As the midway point of what has been a truly rough winter (and one that I particularly enjoy), there's an undeniable excitement that has invaded the New York metropolitan area, as well as all over the country. Spring training is coming, the time when we all eagerly await another season of the boys of summer, hot dogs, and the program hawkers who make this game what it is. Yet we also take time to reflect on what has changed.

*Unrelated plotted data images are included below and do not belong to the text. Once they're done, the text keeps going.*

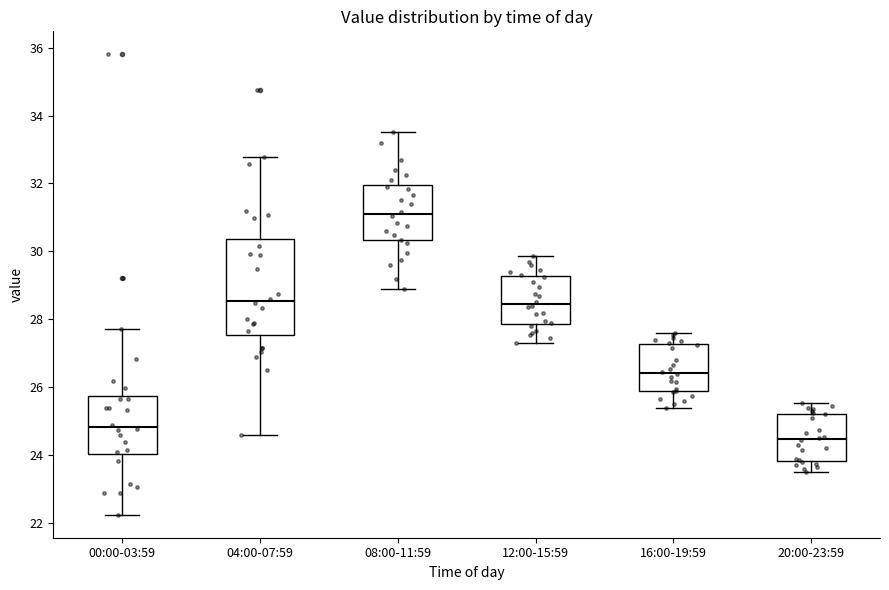

Where is the lower edge of the box for 00:00-03:59 on the y-axis? The values are not printed on the chart, so give them approximately, as read against the axis.

24.0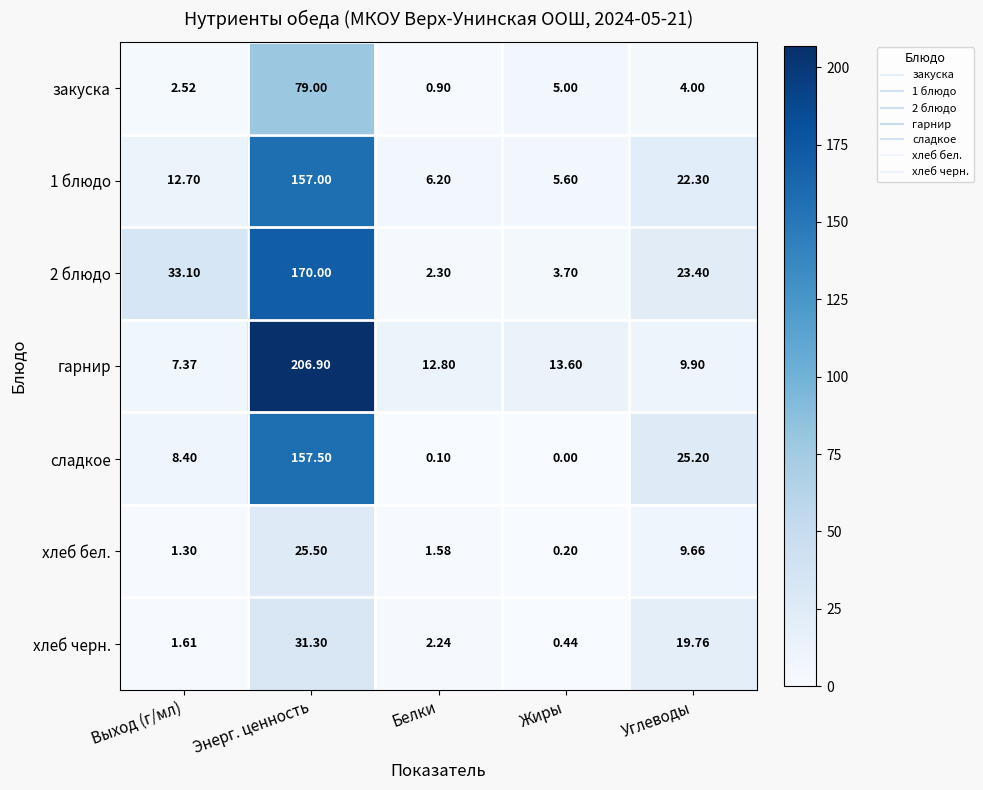

Where is 2 блюдо nearest to the value 86?

Выход (г/мл)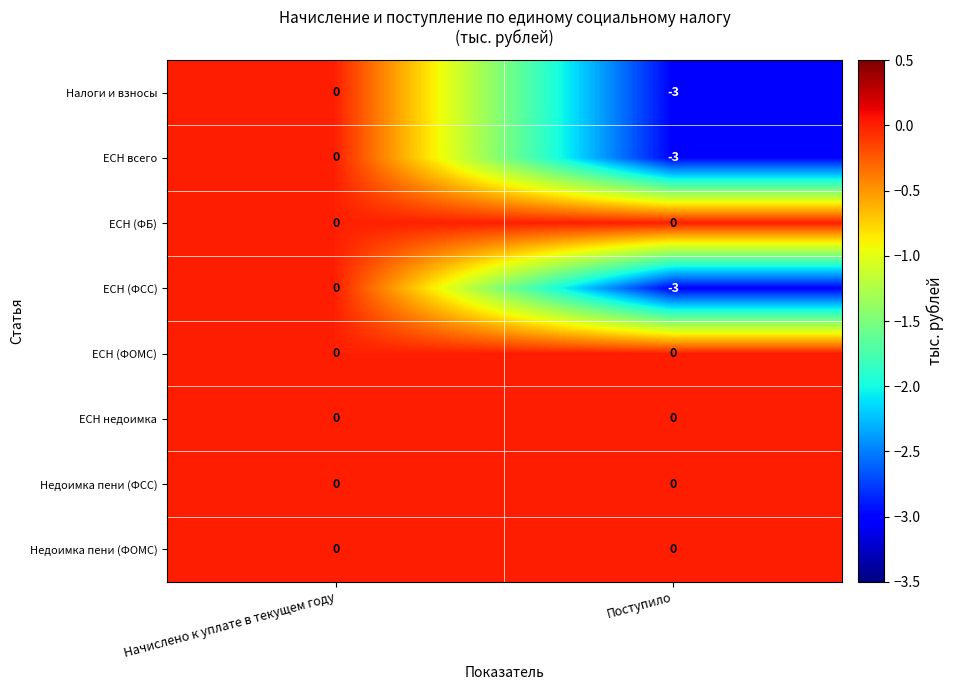

What is the sum of the ЕСН всего values at Начислено к уплате в текущем году and Поступило?

-3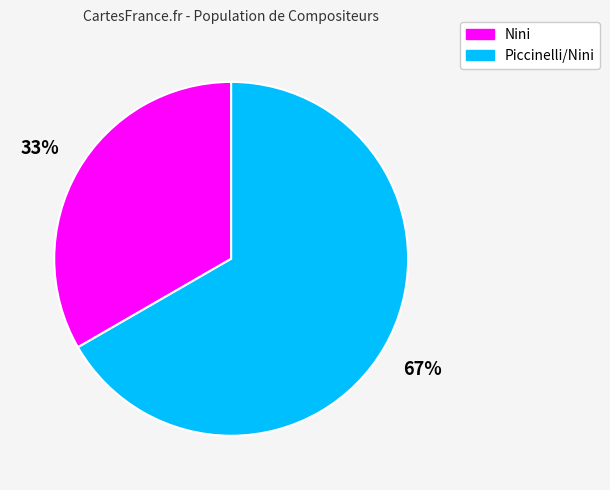

To the nearest percent, what portion does Piccinelli/Nini represent?

67%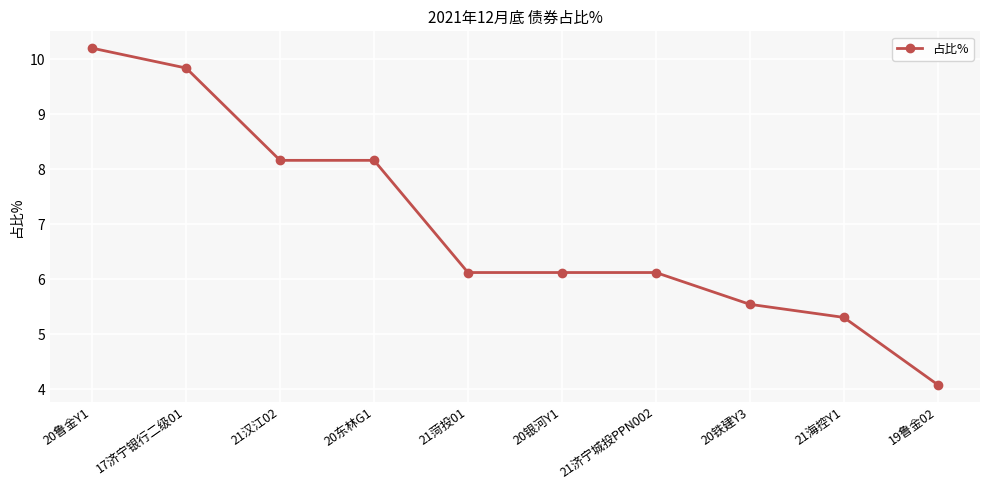

What is the approximate value at 17济宁银行二级01?

9.8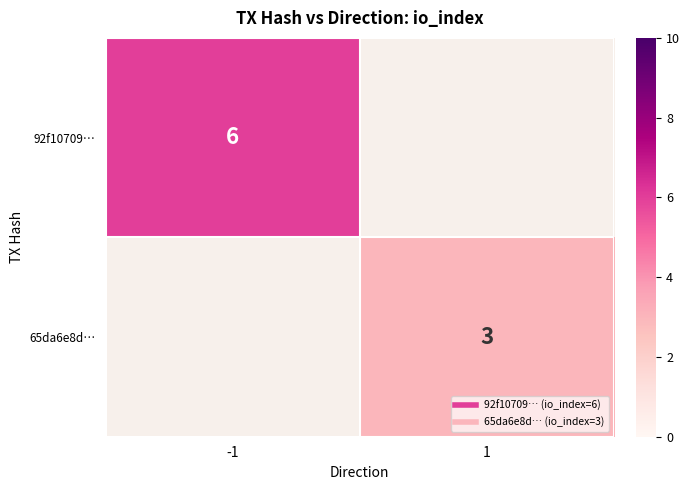

What value does the 65da6e8d… series have at 1?

3.0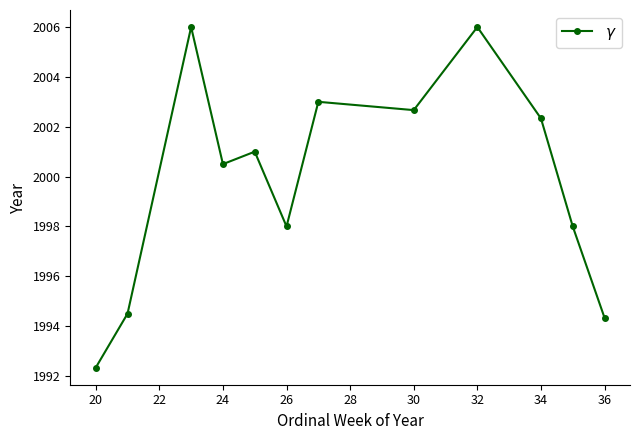

How many lines are shown in the chart?

1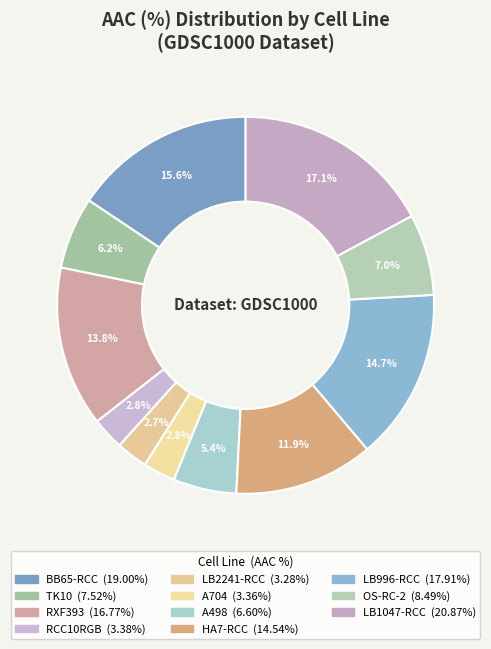

Which has a higher value, TK10 or A704?

TK10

I remember reading a few days ago that one of my favorite pitchers for the New York Yankees, Andy Pettitte, decided to call it a career. At the farewell press conference, he succinctly said all he needed to. "My heart just isn't in the game anymore," he stated, as he was looking forward to returning to Texas and spending time with his wife and family. In the days that followed, I intently listened to WFAN, which is one of the biggest all-sports radio stations, as the lines lit up with callers expressing admiration for what he accomplished. Even those he played against grudgingly had to admit what he meant to the game, and the words that were often tossed out frequently included "heart" and "competitor."
I never used to know what having a heart was all about. People mention the word "heart" and the first thing that comes to mind is what keeps you alive. Sure, that's true. But what does having heart mean? Is it character? Is it empathy? Is it a desire to see what you're really made of?
For me, when I think of having a heart, the first thing that comes to mind is a realization. I wake up every day and thank the world that someone up there recognizes I can contribute so many things to make the world better for people who stutter. I think that having a heart makes you care a great deal for others, but you see that caring reflected in different ways.
As someone who stutters, but also one who does recognize that stuttering is a disability and presents me with a unique set of challenges, my heart has shown me that caring is more than saying words of encouragement. It's about knowing how to conduct yourself around other people and knowing that others deserve basic respect. Having heart is about learning to share with yourself, and even more than that, knowing that we all owe it to everyone who stutters to set the best example we can.
You gotta have heart......and I hope you do.